### Exercise passage
Simon Harris as Minister for Health: the challenge awaits

A lack of track record made Harris a puzzling choice as Minister for Health, but he hasn’t been easily daunted in the past

Puzzlement was, arguably, the principal reaction to the appointment of Simon Harris as Minister for Health.

It wasn't just the surprise nature of the appointment, which wasn't foreseen by any of the pundits before Taoiseach Enda Kenny announced his Cabinet. The new man's lack of a track record in the area left many scratching their heads over what his appointment might mean for the health sector.

Nonetheless, there are some straws in the wind that hint at where Harris’s interests lie and what tack he may take in the biggest challenge of his political life.

The first and most obvious thing about him is his youth; at 29 years of age, this Cabinet virgin is a full three years younger than Leo Varadkar was when he was given ministerial responsibility, and six years younger than Varadkar was when he crossed the threshold of Hawkins House.


Only a 20-something could have told the Dáil Public Accounts Committee, as Harris did during one stormy meeting, to "chillax – I think everyone needs to take a step back here".

“All the young people know what ‘chillax’ is,” he told the Dáil during Leaders’ Questions the following morning.

His appointment sees a crucial responsibility thrust on to young shoulders, in a sector populated by so many long-established “big beasts” and vested interests. There is nothing, however, in his past performance to show he might be easily daunted by this. Harris was, after all, one of the few members of the last Government to show some mettle in debating issues such as water charges effectively in the media.

The other thing to know about Harris is that is he is Fine Gael "through and through", unlike Leo Varadkar, who is regarded with suspicion by the blue-blooded wing of the party. He can, therefore, be expected to toe the party line faithfully and is unlikely to come out with the kind of off-message comments that are the hallmark of Varadkar.

Harris wasn’t involved in the drafting of Fine Gael’s health policies, which include the abolition of the HSE and the implementation of universal healthcare (not, any longer, universal health insurance), or the health proposals in the Programme for Government. He may therefore wish, after he has read himself into the brief, to tweak these policies according to his personal preferences.

He profiled as something of a fiscal hawk in the Dáil, particularly through his interventions at the Public Accounts Committee. The HSE, with its perennial runaway finances, will therefore set him a challenge in the new job. The voracious demands for funding in health turned Varadkar from a free-market fiscal conservative into a resource-hungry “socialist” – or nearly anyway.


At the Public Accounts Committee he was forceful in raising concerns about payments to senior staff and pension issues in St Vincent’s Hospital. That institution is now locked in a row with the National Maternity Hospital over its proposed transfer to the St Vincent’s campus. This is likely to be one of the first major issues the new minister has to resolve.

### The data

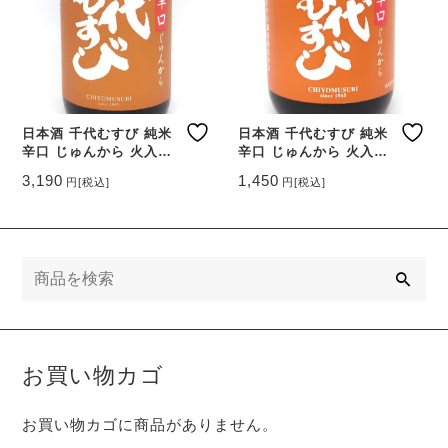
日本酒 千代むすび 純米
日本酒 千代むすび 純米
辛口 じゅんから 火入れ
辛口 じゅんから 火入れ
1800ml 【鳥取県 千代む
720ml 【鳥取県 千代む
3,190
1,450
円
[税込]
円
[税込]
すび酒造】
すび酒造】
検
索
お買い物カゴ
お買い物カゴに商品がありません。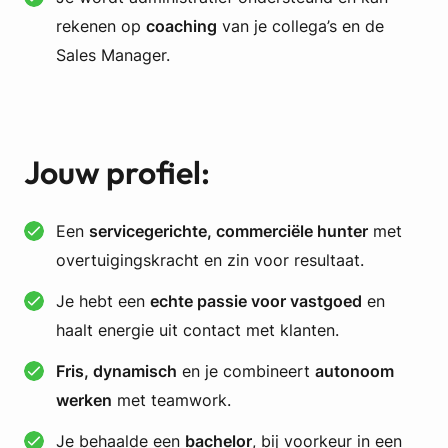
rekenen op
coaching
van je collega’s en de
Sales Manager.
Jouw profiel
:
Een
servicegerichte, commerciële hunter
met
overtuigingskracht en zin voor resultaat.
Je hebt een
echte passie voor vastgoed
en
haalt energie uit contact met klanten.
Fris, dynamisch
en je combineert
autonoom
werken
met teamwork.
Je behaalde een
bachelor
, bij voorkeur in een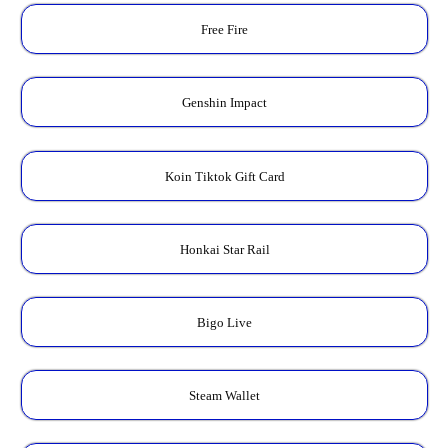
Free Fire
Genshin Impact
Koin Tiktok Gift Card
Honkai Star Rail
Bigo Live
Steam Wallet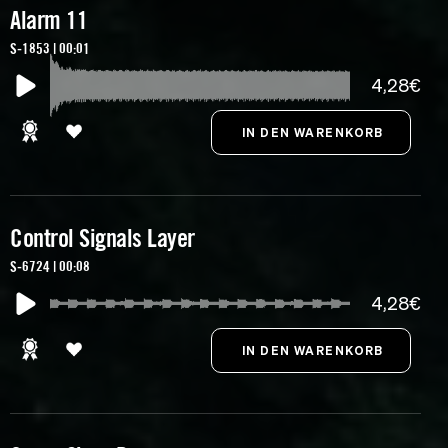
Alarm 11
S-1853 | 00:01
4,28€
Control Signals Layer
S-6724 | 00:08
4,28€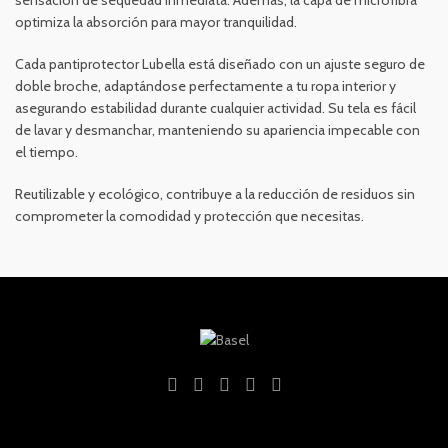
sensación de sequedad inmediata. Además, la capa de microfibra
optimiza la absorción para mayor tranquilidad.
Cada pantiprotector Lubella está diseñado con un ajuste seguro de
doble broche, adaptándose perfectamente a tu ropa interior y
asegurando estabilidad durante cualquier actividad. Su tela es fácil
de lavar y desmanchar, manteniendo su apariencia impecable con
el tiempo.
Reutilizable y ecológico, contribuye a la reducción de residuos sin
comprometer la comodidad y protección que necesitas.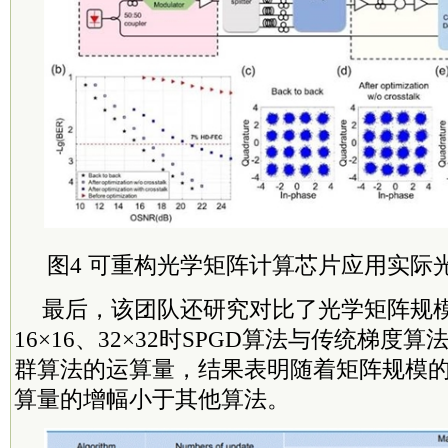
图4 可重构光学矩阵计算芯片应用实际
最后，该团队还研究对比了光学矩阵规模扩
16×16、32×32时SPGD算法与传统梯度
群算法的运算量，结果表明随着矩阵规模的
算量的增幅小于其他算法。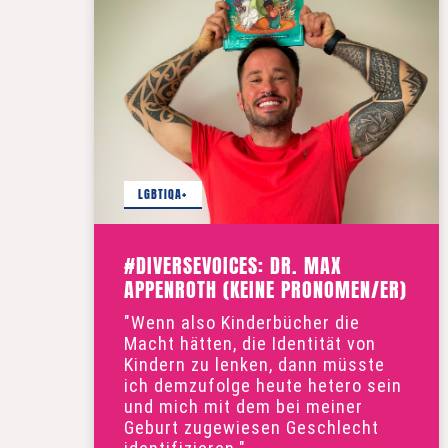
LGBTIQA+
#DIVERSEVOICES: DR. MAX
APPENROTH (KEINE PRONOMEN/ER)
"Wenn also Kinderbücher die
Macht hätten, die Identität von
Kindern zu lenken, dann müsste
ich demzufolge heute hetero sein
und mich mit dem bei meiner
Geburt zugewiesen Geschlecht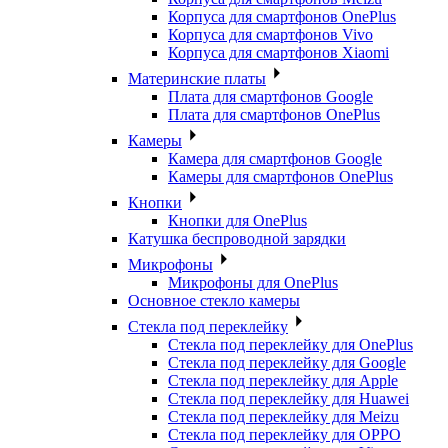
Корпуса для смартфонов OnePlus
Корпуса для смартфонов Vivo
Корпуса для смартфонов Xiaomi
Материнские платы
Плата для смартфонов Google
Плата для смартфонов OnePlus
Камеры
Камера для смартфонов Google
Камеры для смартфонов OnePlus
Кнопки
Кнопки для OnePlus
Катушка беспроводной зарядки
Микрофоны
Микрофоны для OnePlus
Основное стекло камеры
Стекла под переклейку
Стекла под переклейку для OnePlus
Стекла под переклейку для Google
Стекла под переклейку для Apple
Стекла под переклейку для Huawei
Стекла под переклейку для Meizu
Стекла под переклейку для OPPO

### Activity
Transcribe word for word everything in the article on Simon Harris as Minister for Health from "Puzzlement was, arguably, the" down to "of Hawkins House.".

### Answer below
Puzzlement was, arguably, the principal reaction to the appointment of Simon Harris as Minister for Health.

It wasn't just the surprise nature of the appointment, which wasn't foreseen by any of the pundits before Taoiseach Enda Kenny announced his Cabinet. The new man's lack of a track record in the area left many scratching their heads over what his appointment might mean for the health sector.

Nonetheless, there are some straws in the wind that hint at where Harris’s interests lie and what tack he may take in the biggest challenge of his political life.

The first and most obvious thing about him is his youth; at 29 years of age, this Cabinet virgin is a full three years younger than Leo Varadkar was when he was given ministerial responsibility, and six years younger than Varadkar was when he crossed the threshold of Hawkins House.